Pogo on the home straight: Iggy Pop lets it rip again

On his new album "Every Loser" Iggy Pop returns to his musical trademarks. Along with Chad Smith, Taylor Hawkins, Duff McKagan and Travis Barker, the scratchy industry legend pulls the punk club out of the bag.

A fuzzy teamwork project with Josh Homme ("Post Pop Depression"), an experimental poetry-ambient-jazz longplayer ("Free") and a forced two-year break in which only a lukewarm collaboration ("I Wanna Be Your Slave" ) saw the light of day with the Italian rock-pop shooting stars Maneskin: Until recently, quite a few Iggy Pop fans were still very worried about their idol's musical late autumn. But now everything is fine again, because the maestro has released his 19th studio album with "Every Loser" - and on this Iggy Pop presents himself as vital, fresh, edgy and robust as probably not too many 75-year-olds on this planet.

"The music will beat the shit out of you," the godfather of punk sounded cocky and self-confident in the run-up to the release. It takes less than two minutes for all doubters and complainers to be quiet again. The man with the leather skin falls gruffly and nasty with the door into the house. "Frenzy", the title of the opener, marks bilious punk. While heirs like Frank Carter and Co are still dancing the pogo while clapping wildly, the wave pop generation of the early 80s is already getting ready behind the sweaty facade. Suddenly the originator's voice greets you from the basement. Now all Bowie fans put their thumbs up ("Strung Out Johnny"). Great.

The cornerstones of the album reach high. But even the supposed fillers have more to offer than some of the highlights of the industry competition. The "Comments", which comes along with funk inserts and a pop chorus, deserves just as much applause as the concluding experimental firework "My Regency".

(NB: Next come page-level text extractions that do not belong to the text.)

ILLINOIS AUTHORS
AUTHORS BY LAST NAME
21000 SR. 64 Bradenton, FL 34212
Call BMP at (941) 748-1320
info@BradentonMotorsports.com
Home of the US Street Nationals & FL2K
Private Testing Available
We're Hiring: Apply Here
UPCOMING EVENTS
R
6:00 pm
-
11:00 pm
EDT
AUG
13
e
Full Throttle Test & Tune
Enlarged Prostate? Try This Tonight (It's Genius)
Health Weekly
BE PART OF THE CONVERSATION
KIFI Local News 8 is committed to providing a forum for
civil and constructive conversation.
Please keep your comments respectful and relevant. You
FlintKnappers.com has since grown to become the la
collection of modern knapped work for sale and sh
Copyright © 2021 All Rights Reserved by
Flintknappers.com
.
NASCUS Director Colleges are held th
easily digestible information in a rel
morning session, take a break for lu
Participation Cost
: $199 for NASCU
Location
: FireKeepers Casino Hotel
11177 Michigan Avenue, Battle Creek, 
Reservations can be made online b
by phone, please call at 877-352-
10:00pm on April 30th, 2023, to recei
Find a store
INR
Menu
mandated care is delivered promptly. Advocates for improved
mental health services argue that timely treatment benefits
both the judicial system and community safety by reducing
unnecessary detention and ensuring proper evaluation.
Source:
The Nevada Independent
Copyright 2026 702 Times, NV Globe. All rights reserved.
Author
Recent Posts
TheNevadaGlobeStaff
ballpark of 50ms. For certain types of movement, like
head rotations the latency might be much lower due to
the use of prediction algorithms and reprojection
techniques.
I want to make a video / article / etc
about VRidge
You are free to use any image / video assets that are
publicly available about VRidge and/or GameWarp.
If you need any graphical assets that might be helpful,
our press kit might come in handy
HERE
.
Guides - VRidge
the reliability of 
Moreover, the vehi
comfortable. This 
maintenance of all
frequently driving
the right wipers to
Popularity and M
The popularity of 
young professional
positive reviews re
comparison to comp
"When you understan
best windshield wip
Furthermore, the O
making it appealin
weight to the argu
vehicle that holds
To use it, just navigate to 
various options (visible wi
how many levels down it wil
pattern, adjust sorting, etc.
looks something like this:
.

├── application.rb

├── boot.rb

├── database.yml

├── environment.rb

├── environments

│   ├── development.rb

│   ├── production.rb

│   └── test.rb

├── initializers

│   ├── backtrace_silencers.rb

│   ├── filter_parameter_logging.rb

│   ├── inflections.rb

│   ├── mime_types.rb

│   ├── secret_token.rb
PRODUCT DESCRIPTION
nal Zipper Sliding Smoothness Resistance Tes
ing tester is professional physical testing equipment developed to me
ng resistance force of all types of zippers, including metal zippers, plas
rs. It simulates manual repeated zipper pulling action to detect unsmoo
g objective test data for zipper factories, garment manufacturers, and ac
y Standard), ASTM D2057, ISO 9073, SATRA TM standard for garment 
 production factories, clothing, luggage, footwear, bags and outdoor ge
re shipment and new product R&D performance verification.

In the song "New Atlantis" Iggy Pop once again proves his spoken word qualities. And if Johnny Cash were still with us, the pop management would soon have a request for a duet ("Morning Show"). With "Every Loser" Iggy Pop succeeds in a varied journey through time, in which one still feels the need to share all the impressions and experiences gained over and over again long after the return flight.

The author sparks this feeling all by himself with his vocal presence and the distinctive feeling for sustainable song structures. In the end, it almost goes unnoticed that the punk rock prototype from Michigan had the crème de la crème of the international rock industry at the start for his 19th studio album. In addition to star producer Andrew Watt (Ozzy Osbourne, Eddie Vedder, Miley Cyrus, Justin Bieber), Chad Smith (Red Hot Chili Peppers), Travis Barker (Blink 182), Duff McKagan (Guns N' Roses) and the Unfortunately, Foo Fighters drummer Taylor Hawkins, who died far too early, stopped by the studio.

Anyone who was afraid that Iggy Pop might have strayed from his original path can breathe easy these days. The indestructible free spirit of the underground is still a sly old dog. "I'm the guy with no shirt who rocks!" resounds at the hungry pogo crowd. That's the way it is. That's how it should be. And it will probably stay that way (hopefully for a while).